EXERCISE →
Wherever the word "index" appears in a line of the data, that line should be copied.

EXERCISE DATA →
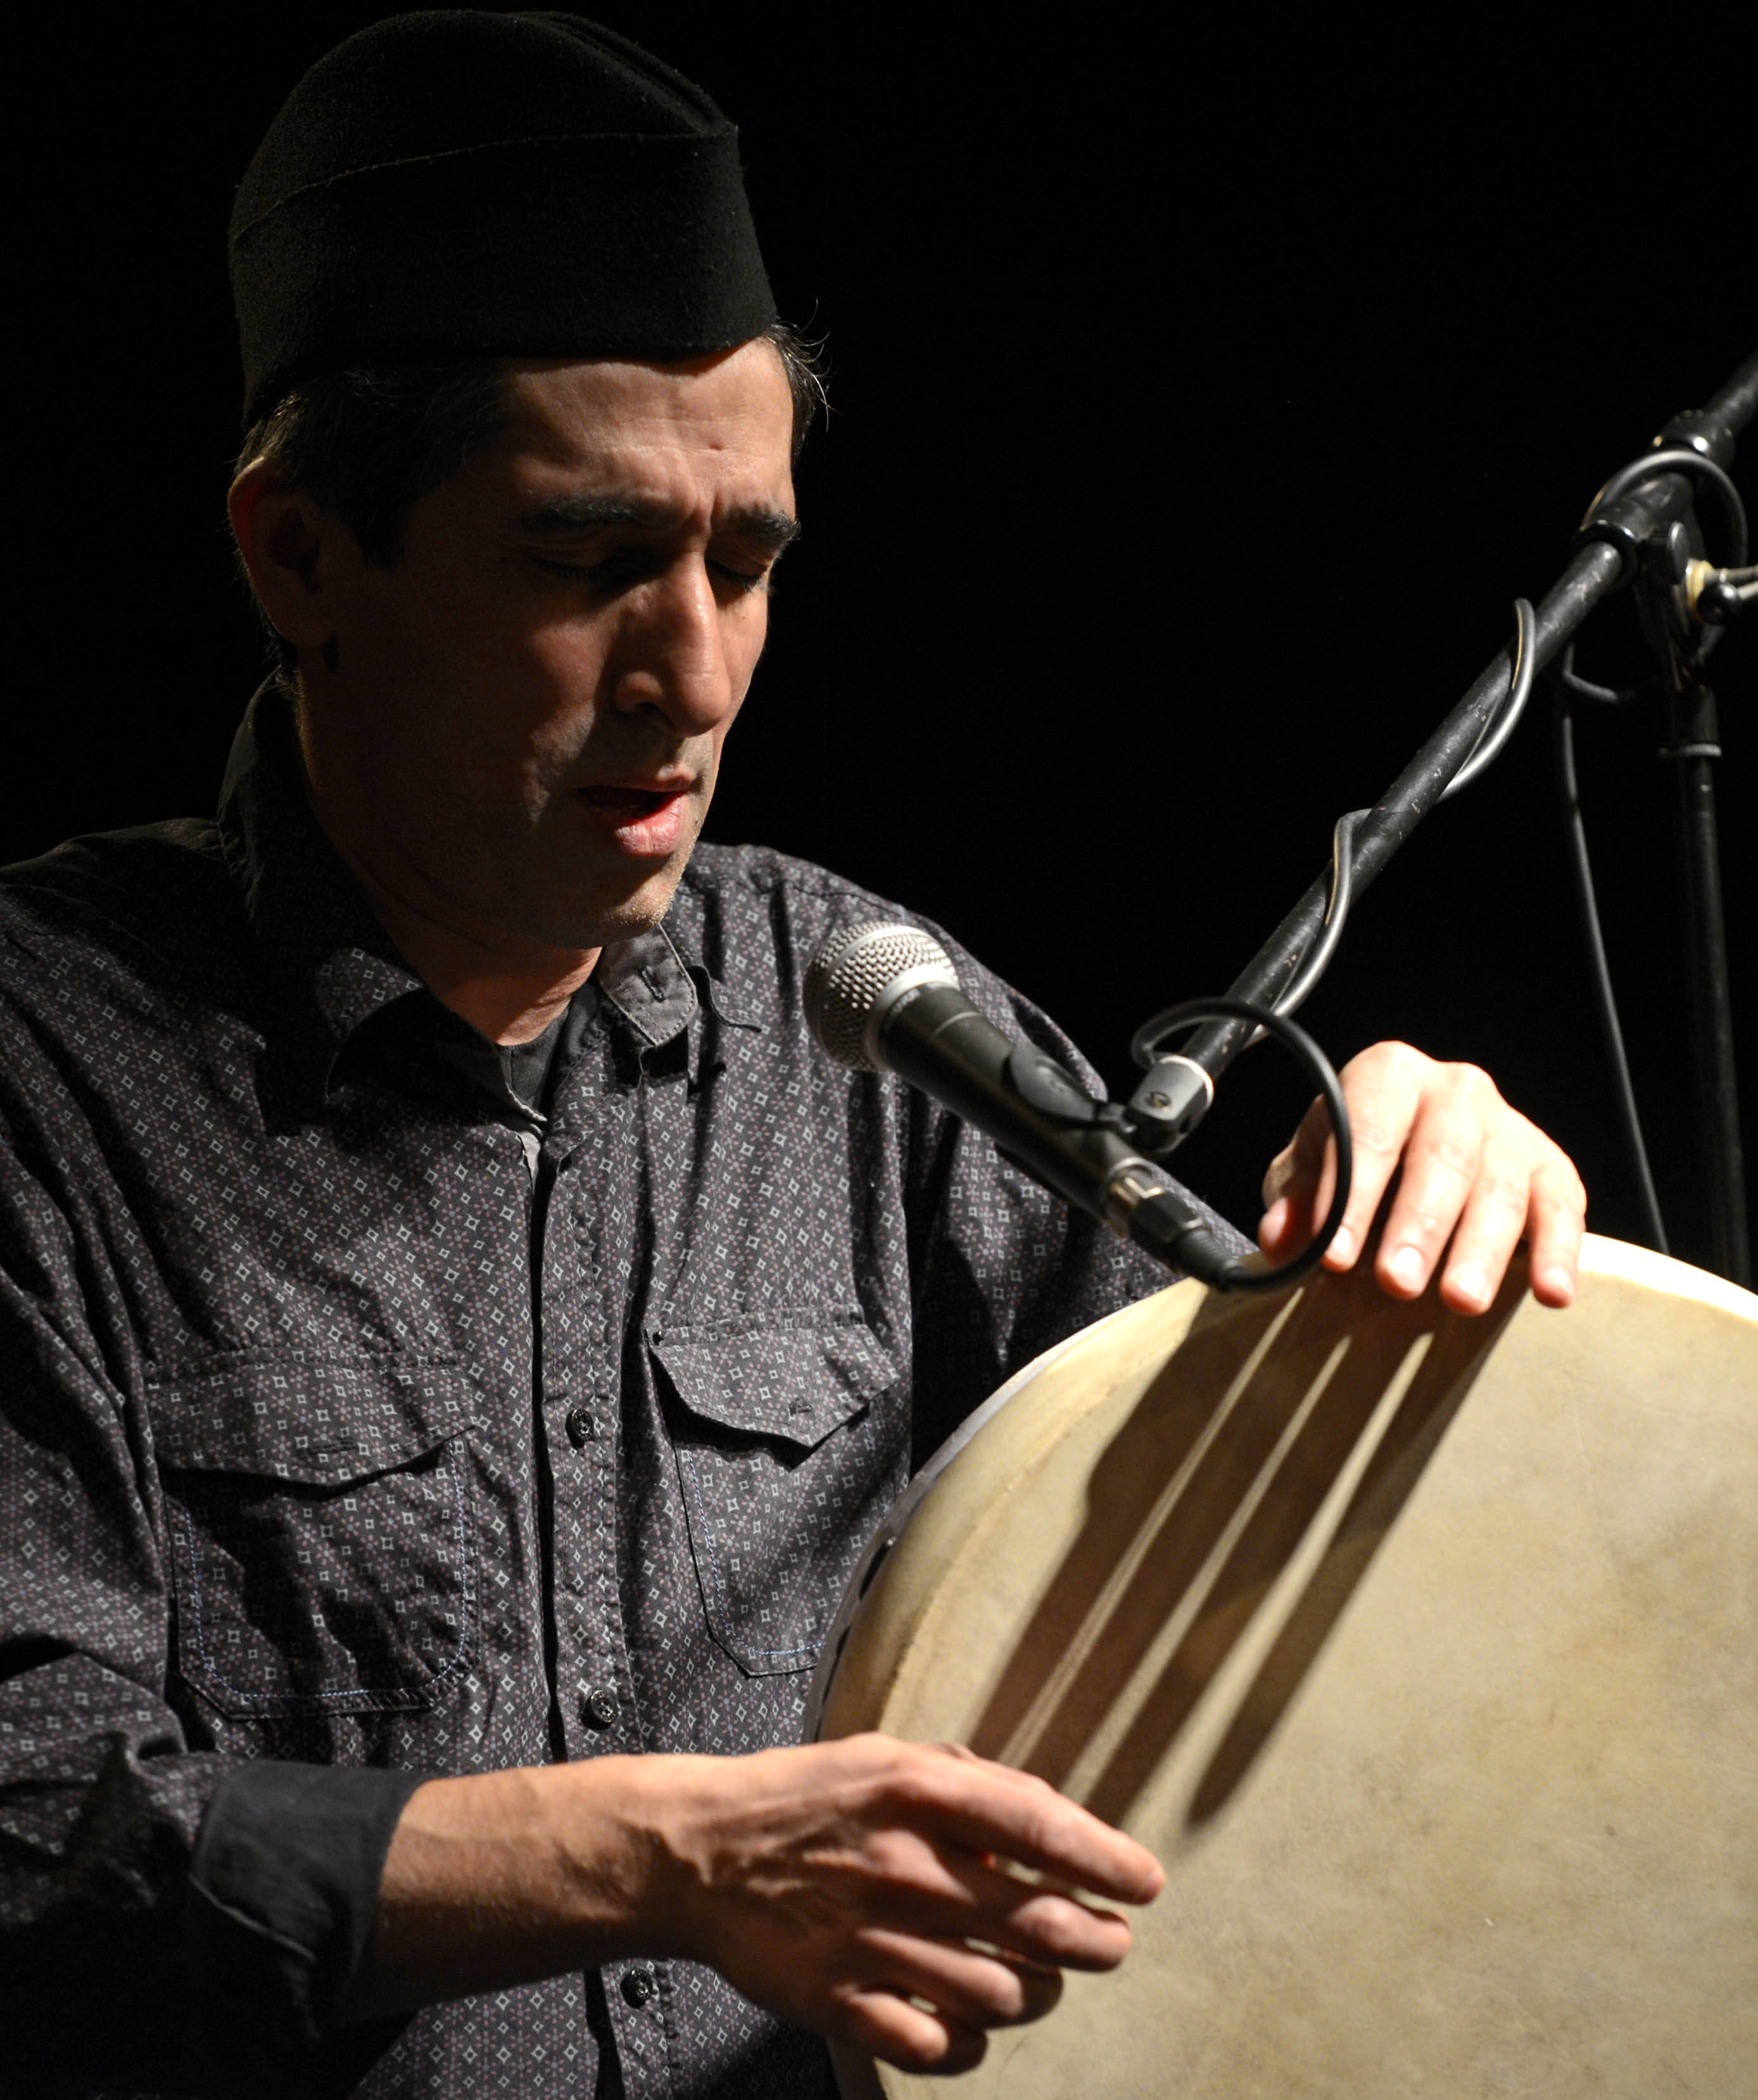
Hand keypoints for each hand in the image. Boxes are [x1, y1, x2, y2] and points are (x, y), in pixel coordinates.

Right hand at [643, 1734, 1162, 2075]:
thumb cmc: (806, 1798)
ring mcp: (870, 1941)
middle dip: (1099, 1941)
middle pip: (1040, 1926)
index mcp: (917, 1794)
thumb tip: (1052, 1821)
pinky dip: (972, 2043)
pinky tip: (974, 2021)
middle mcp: (902, 1867)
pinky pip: (937, 2046)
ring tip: (1045, 1980)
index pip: (1043, 1832)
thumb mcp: (887, 1756)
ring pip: (1002, 1994)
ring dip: (1042, 1993)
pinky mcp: (838, 2001)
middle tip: (1112, 1942)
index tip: (1146, 1883)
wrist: (698, 1853)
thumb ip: (972, 1782)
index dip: (1108, 1861)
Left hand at [1257, 1040, 1585, 1313]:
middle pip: (1443, 1156)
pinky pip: (1564, 1206)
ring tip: (1460, 1300)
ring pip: (1502, 1186)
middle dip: (1419, 1224)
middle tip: (1397, 1283)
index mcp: (1388, 1076)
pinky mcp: (1551, 1167)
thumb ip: (1296, 1198)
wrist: (1411, 1147)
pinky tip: (1551, 1294)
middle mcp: (1456, 1089)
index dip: (1352, 1194)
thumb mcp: (1311, 1168)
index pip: (1369, 1130)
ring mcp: (1509, 1126)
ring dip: (1481, 1248)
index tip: (1336, 1257)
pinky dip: (1559, 1251)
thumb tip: (1280, 1237)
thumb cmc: (1353, 1158)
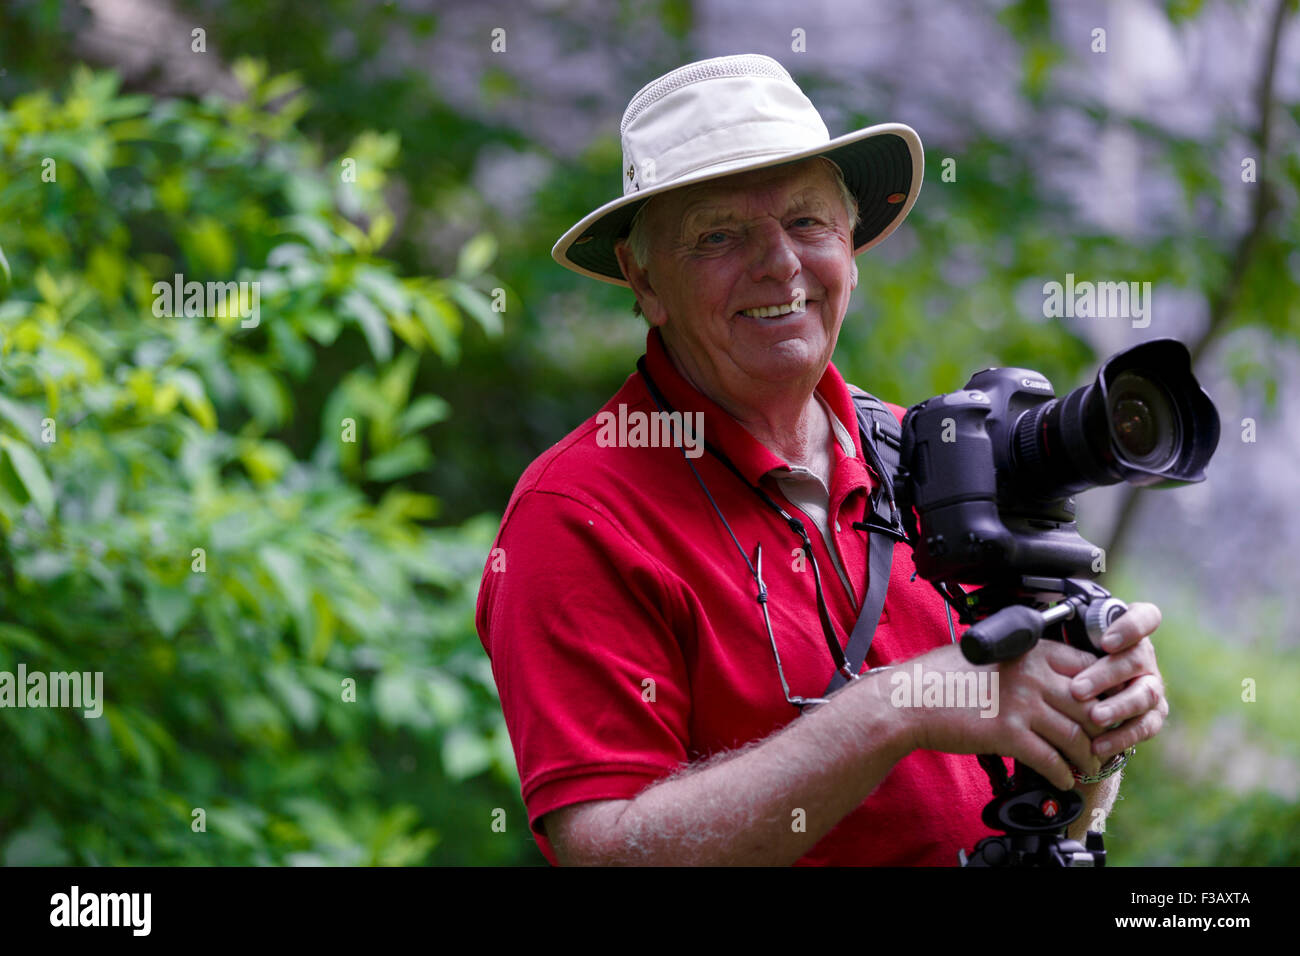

ANSWER AREA →
index mcp: (917, 1794)
index pip: (1043, 1832)
index tip: (1146, 1883)
index dip: (1108, 1861)
index mcp: (1388, 1076)
index dip: (1352, 1194)
index pip: (1369, 1130)
index tip: (1336, 1257)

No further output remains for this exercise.